Consistent promotion and enforcement of compliance program [§8B2.1(b)(6)] Two concerns are reflected under this category. First, incentives encouraging compliant and ethical behavior should be built into the organization's compensation and recognition systems. Second, a rigorous disciplinary system should be in place to punish violations of the compliance plan or to sanction those who fail to take "reasonable steps to prevent or detect criminal conduct." Presumably this would include an obligation on the part of all organizational employees and managers to report suspected misconduct by their fellow employees, always a difficult task under compliance plans.

Responding to Criminal Conduct that is detected [§8B2.1(b)(7)] If criminal conduct is discovered, the organization must undertake whatever changes in its structure and procedures are necessary to foreclose a recurrence of that misconduct.


If there was ever any doubt that compliance and ethical programs are critical components of effective corporate management, it has been dispelled permanently by the proposed amended Guidelines. Every compliance and ethics program should be reviewed to see if it passes muster under the new guidelines. Most importantly, senior management must become intimately involved on a continuing basis in the design and operation of any compliance plan. Otherwise, an organization runs the risk of its program backfiring rather than yielding the substantial benefits that can accrue if a plan is deemed "effective." 1 Another impetus for corporate boards to adopt effective compliance plans came in In re Caremark International Inc. Derivative Litigation, 698 A.2d 959 (Ct. Chanc. Del. 1996). There, the Delaware court indicated that failure of a director to implement a compliance plan might be construed as a breach of fiduciary duty.
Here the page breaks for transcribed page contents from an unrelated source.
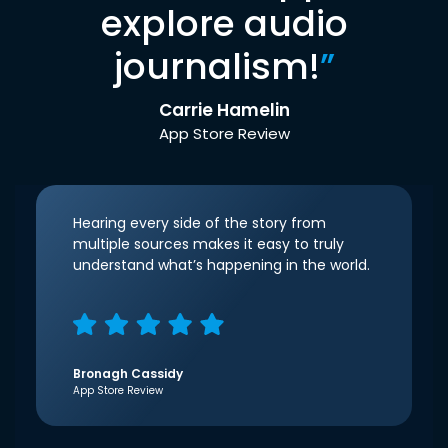
explore audio
journalism!
”
Carrie Hamelin
App Store Review
Hearing every side of the story from
multiple sources makes it easy to truly
understand what’s happening in the world.
Bronagh Cassidy
App Store Review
2 Several Commission publications, which are available on its website, are particularly helpful in reviewing the proposed amendments and assessing their impact. A major source of assistance is Amendments to the Sentencing Guidelines (May 10, 2004), which the Commission has put into a "reader-friendly" format. The amendments as sent to Congress are found in Amendments to the Sentencing Guidelines, Policy Statements and Official Commentary (May 1, 2004). Also helpful is the Commission's May 3, 2004, press release, Sentencing Commission Toughens Requirements for Corporate Compliance and Ethics Programs. The Federal Register May 19, 2004, notice is located at 69 FR 28994-29028.